Data for review:
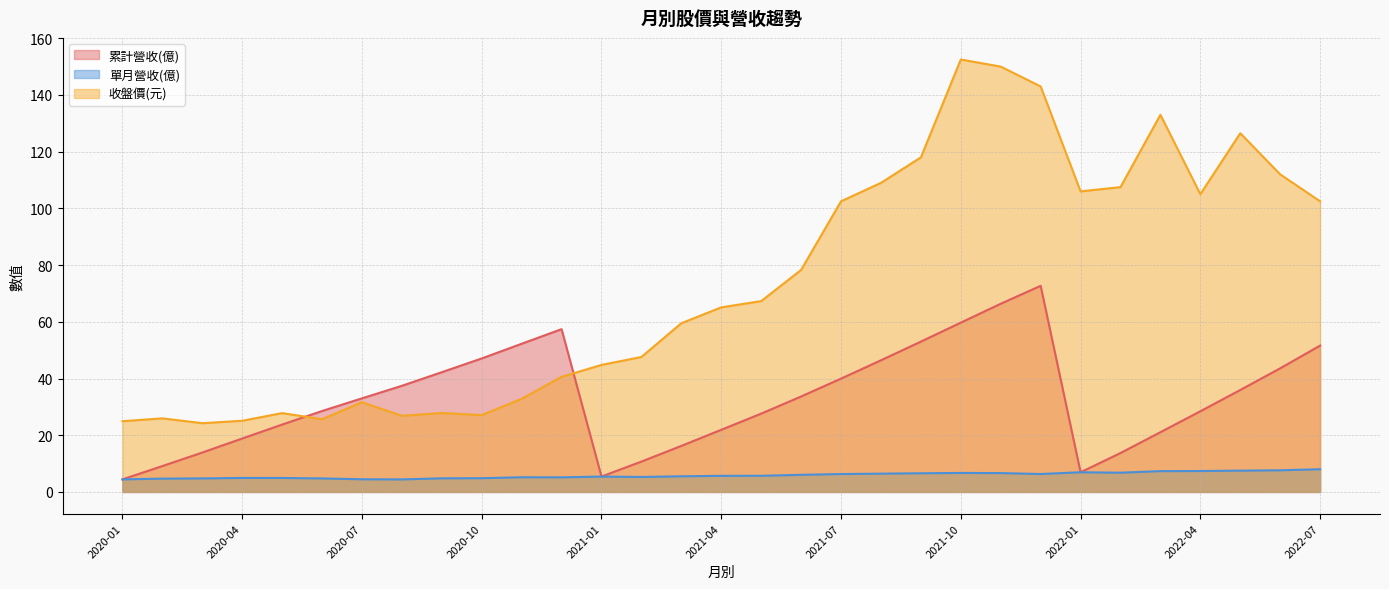

At which category is the sum across all series the highest?

2021-11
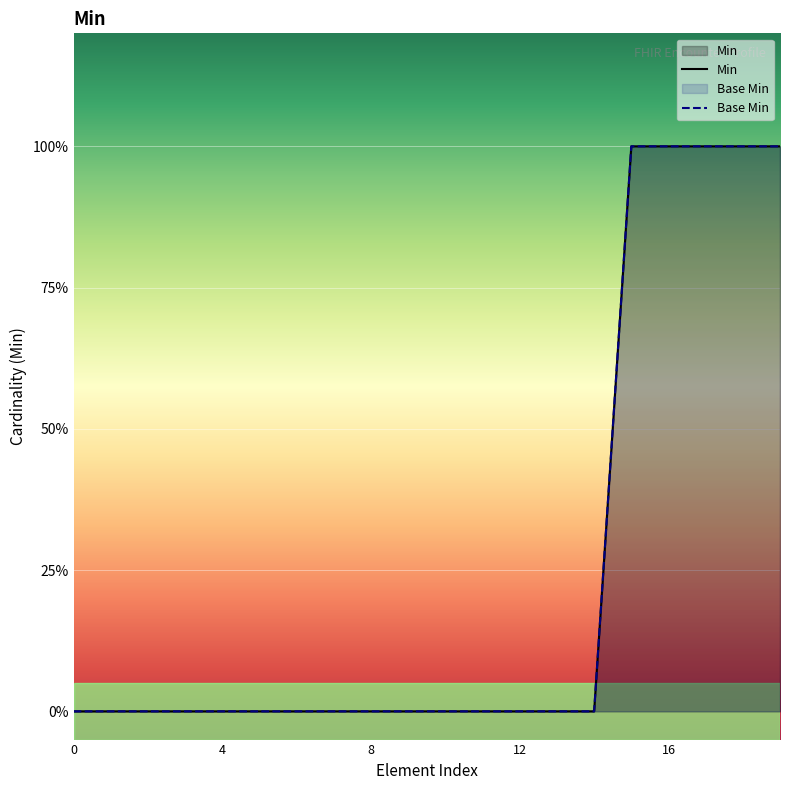

Count the Base Min values in the range 0 to 1.

20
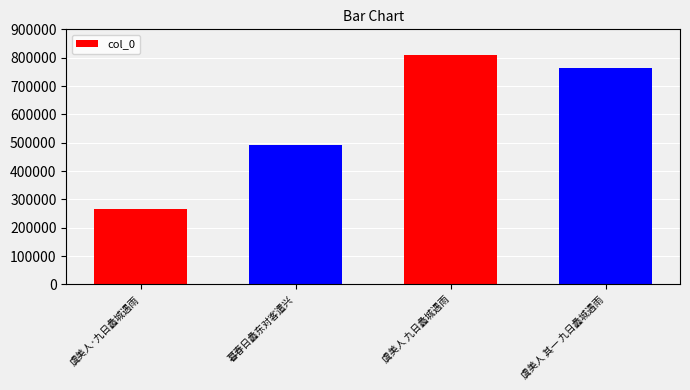

List the labels in order of value, smallest first.

虞美人·九日蠡城遇雨, 暮春日蠡东对客遣兴, 虞美人 其一 九日蠡城遇雨, 虞美人 九日蠡城遇雨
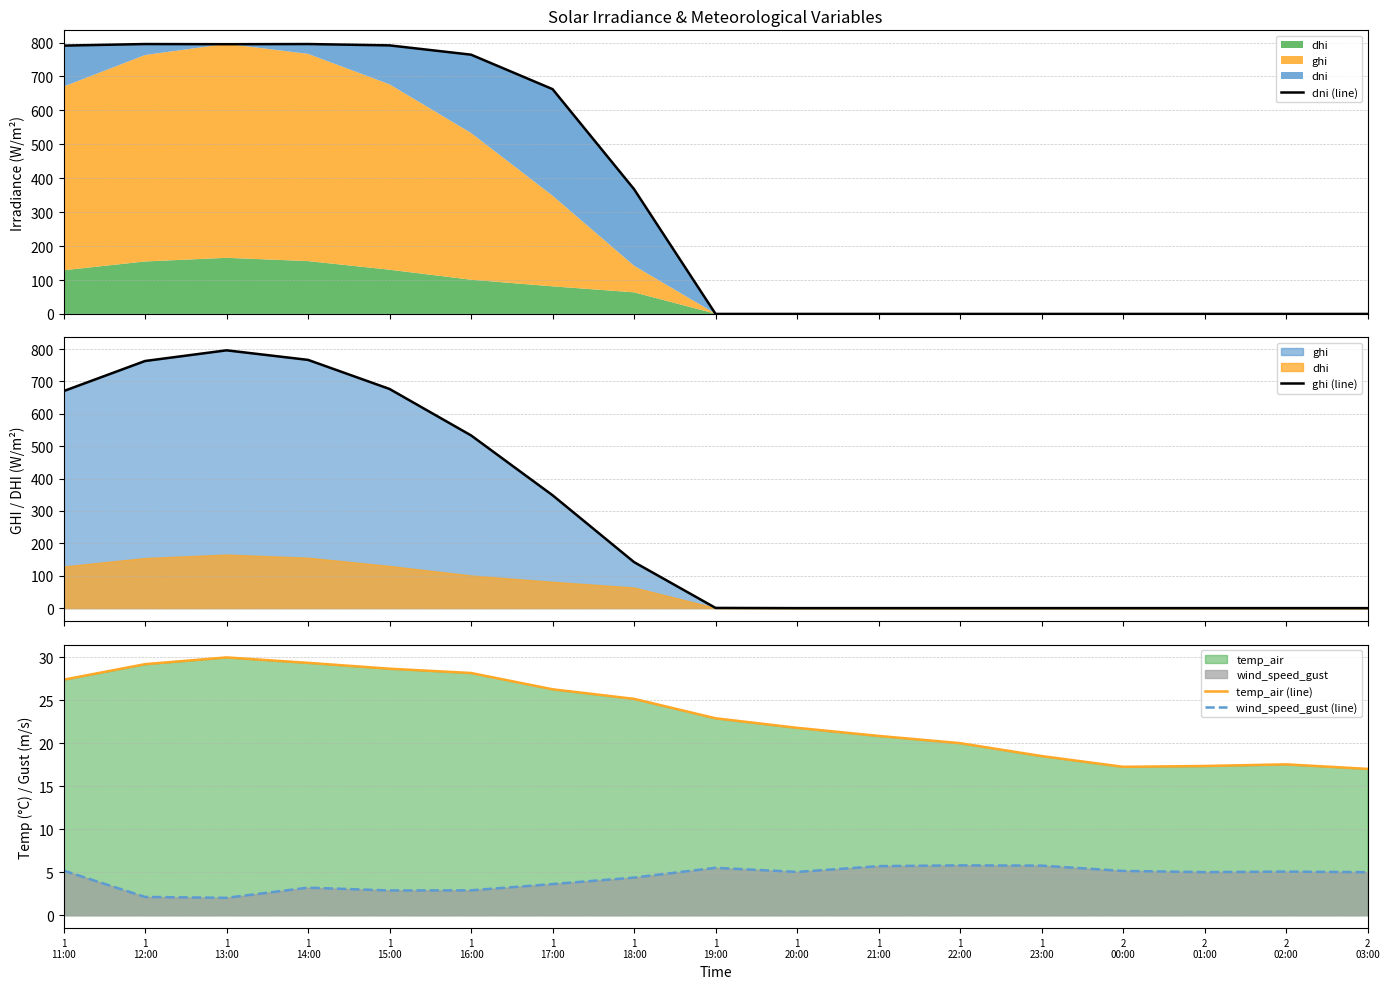

At how many categories does at least one series exceed 186?

8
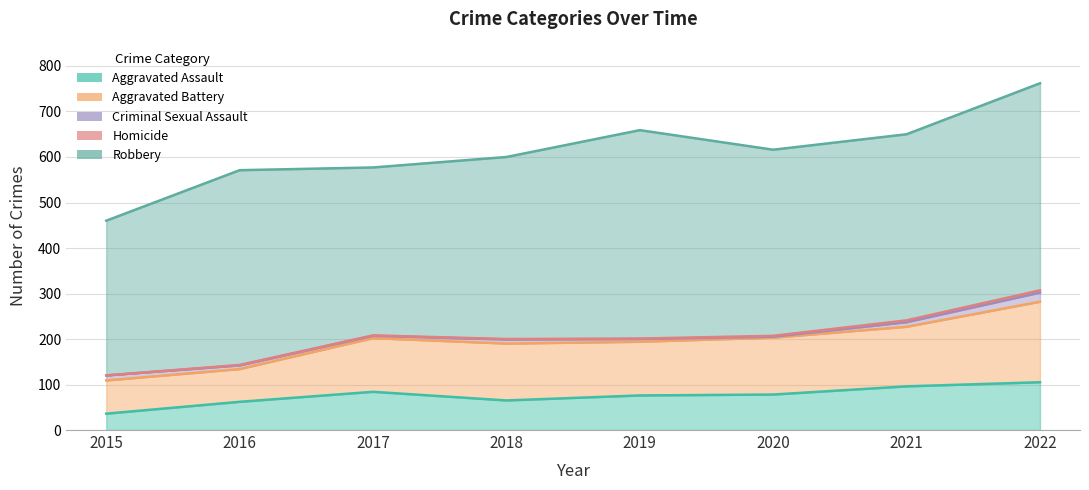

In Aggravated Battery, how many points are lower than both neighbors (excluding endpoints)?

2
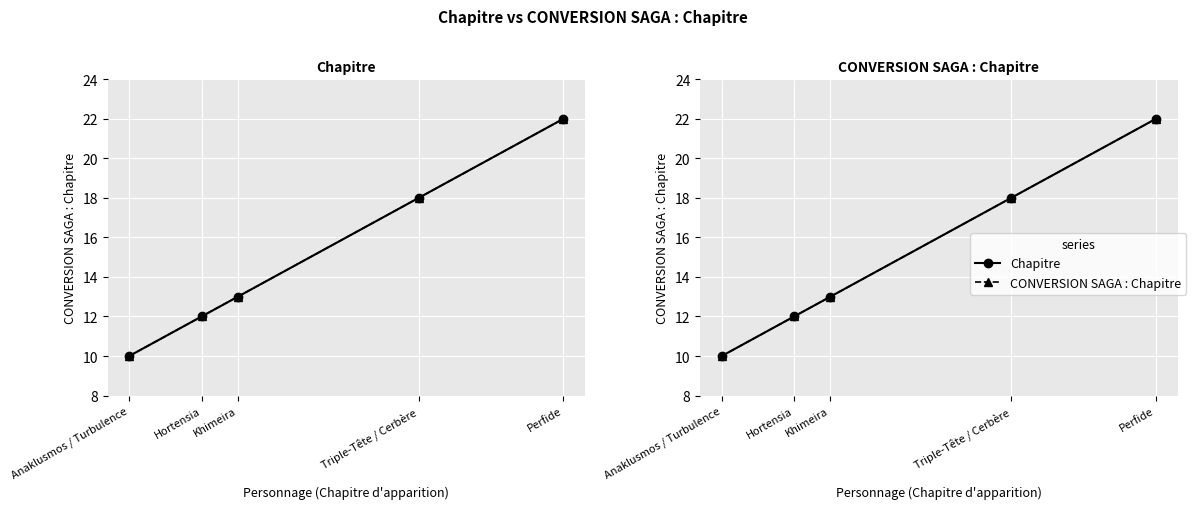

True or false: CONVERSION SAGA : Chapitre and Chapitre cross at least once.

False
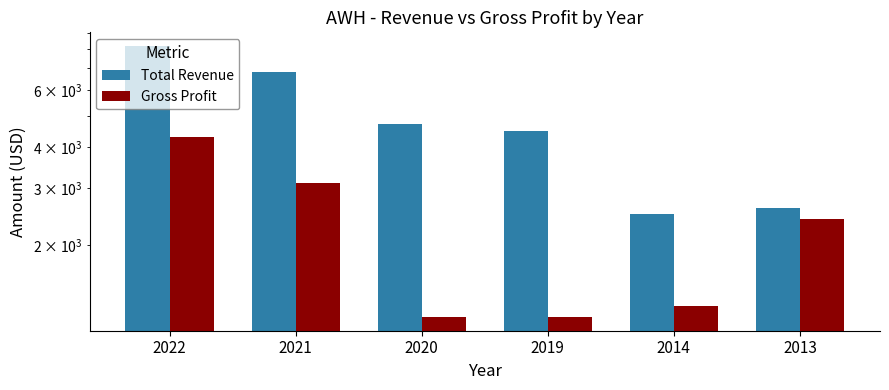

Which category has the lowest value in the Total Revenue series?

2014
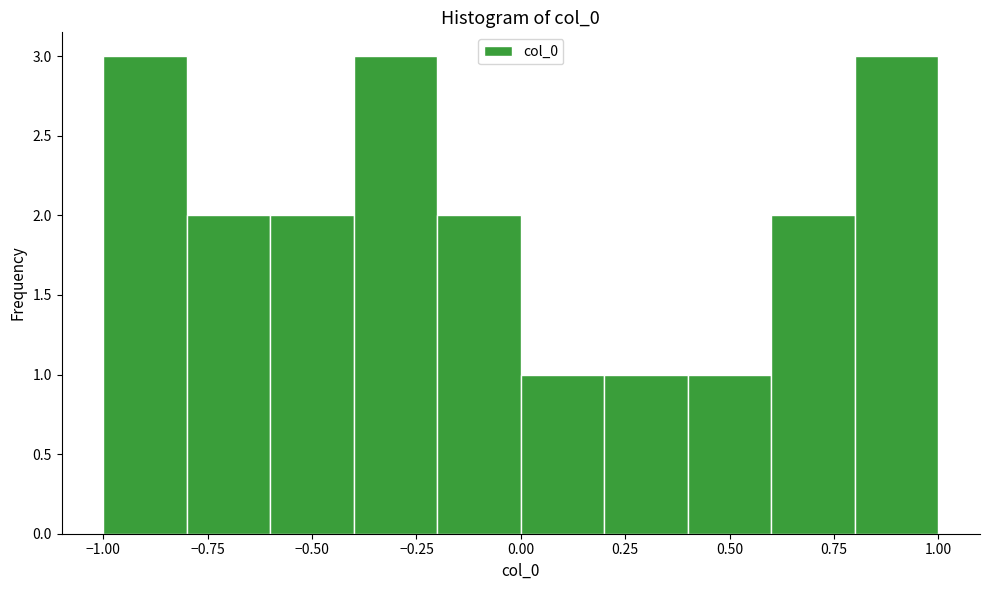

Reading left to right, transcribe this chart: for each bar, give the range it covers on the x-axis and its height. The values are not printed on the chart, so give them approximately, as read against the axis.

-1.0 to -0.8: 3
-0.8 to -0.6: 2
-0.6 to -0.4: 2
-0.4 to -0.2: 3
-0.2 to 0.0: 2
0.0 to 0.2: 1
0.2 to 0.4: 1
0.4 to 0.6: 1
0.6 to 0.8: 2
0.8 to 1.0: 3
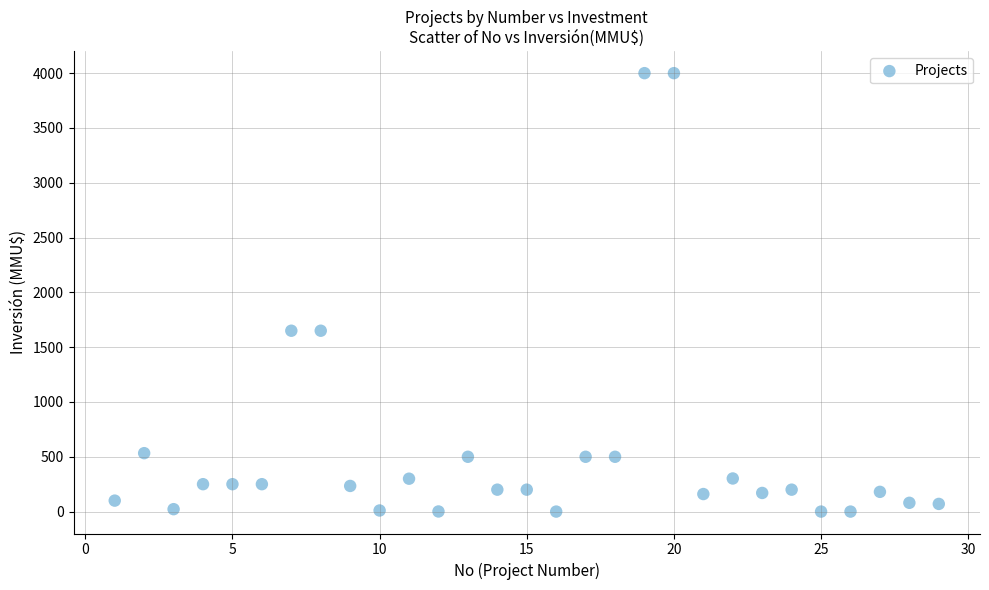

What is the range of Y values (max minus min)?

4000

What you need to do:
Turn everything in the records from the line containing "Count the Base" down to the end into a JSON list of strings, one string per line, with blank lines dropped. Leave the picture lines out.

Worked solution:
[
  "Count the Base Min values in the range 0 to 1.",
  "20",
  "List the labels in order of value, smallest first.",
  "虞美人·九日蠡城遇雨, 暮春日蠡东对客遣兴, 虞美人 其一 九日蠡城遇雨, 虞美人 九日蠡城遇雨",
  "At how many categories does at least one series exceed 186?",
  "8",
  "In Aggravated Battery, how many points are lower than both neighbors (excluding endpoints)?",
  "2",
  "True or false: CONVERSION SAGA : Chapitre and Chapitre cross at least once.",
  "False",
  "Which category has the lowest value in the Total Revenue series?",
  "2014",
  "Reading left to right, transcribe this chart: for each bar, give the range it covers on the x-axis and its height. The values are not printed on the chart, so give them approximately, as read against the axis.",
  "-1.0 to -0.8: 3",
  "-0.8 to -0.6: 2",
  "-0.6 to -0.4: 2",
  "-0.4 to -0.2: 3",
  "-0.2 to 0.0: 2",
  "0.0 to 0.2: 1",
  "0.2 to 0.4: 1",
  "0.4 to 0.6: 1",
  "0.6 to 0.8: 2",
  "0.8 to 1.0: 3",
  "What is the range of Y values (max minus min)?",
  "4000"
]